Merryland Studio
- Type: Private
- Industry: Motion pictures
- Founded: 1951; 75 years ago
- Founder: P. Subramaniam
- Headquarters: Nemom, Thiruvananthapuram, Kerala, India
- Area served: Kerala
- Products: Films
- Services: Film production; Film distribution;
- Subsidiaries: Neela Productions Vaika Merryland Release;

= Merryland Studio =

Malayalam film production studio

Merryland Studio is an Indian film studio based in Thiruvananthapuram, Kerala. It was established in 1950 by former Thiruvananthapuram mayor and businessman P. Subramaniam. He produced 70 films, 59 of them directed by himself. He was active between 1951 – 1979. The studio's home productions were made under the company Neela Productions. Merryland Studio was famous for their professional rivalry with Kunchacko's Udaya Studio. In 2024, the company started distributing Tamil films under Vaika Merryland Release in Kerala.

==History==
Subramaniam bought land at Nemom, Thiruvananthapuram, and founded the studio in 1951. Their first production was Aaathmasakhi (1952). Subramaniam primarily worked as a director for the studio. The studio's list includes a string of landmark films of Malayalam cinema history.

....

**Problems to solve**
• A. Repeat the part of the Merryland Studio text starting at "Malayalam film production" and ending at "Malayalam cinema history.".
• B. Answer these questions from the Merryland Studio text:
(i) What was the studio's first production?
(ii) Under which company were the studio's home productions made?
(iii) Whose studio was Merryland Studio's famous professional rival?

**Record set**

....

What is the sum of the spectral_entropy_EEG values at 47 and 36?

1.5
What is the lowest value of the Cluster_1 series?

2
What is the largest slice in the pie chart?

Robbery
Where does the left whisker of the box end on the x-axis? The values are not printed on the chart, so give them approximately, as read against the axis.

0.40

....

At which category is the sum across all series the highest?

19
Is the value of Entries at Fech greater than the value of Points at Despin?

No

....

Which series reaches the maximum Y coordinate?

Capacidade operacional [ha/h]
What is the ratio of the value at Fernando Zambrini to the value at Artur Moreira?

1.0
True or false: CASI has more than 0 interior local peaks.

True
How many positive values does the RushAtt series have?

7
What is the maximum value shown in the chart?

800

....

**Answers to this exercise**
• A.
Malayalam film production studio

Merryland Studio is an Indian film studio based in Thiruvananthapuram, Kerala. It was established in 1950 by former Thiruvananthapuram mayor and businessman P. Subramaniam. He produced 70 films, 59 of them directed by himself. He was active between 1951 – 1979. The studio's home productions were made under the company Neela Productions. Merryland Studio was famous for their professional rivalry with Kunchacko's Udaya Studio. In 2024, the company started distributing Tamil films under Vaika Merryland Release in Kerala.

==History==
Subramaniam bought land at Nemom, Thiruvananthapuram, and founded the studio in 1951. Their first production was Aaathmasakhi (1952). Subramaniam primarily worked as a director for the studio. The studio's list includes a string of landmark films of Malayalam cinema history.

• B.
(i) Aaathmasakhi (1952)
(ii) Neela Productions
(iii) Kunchacko's Udaya Studio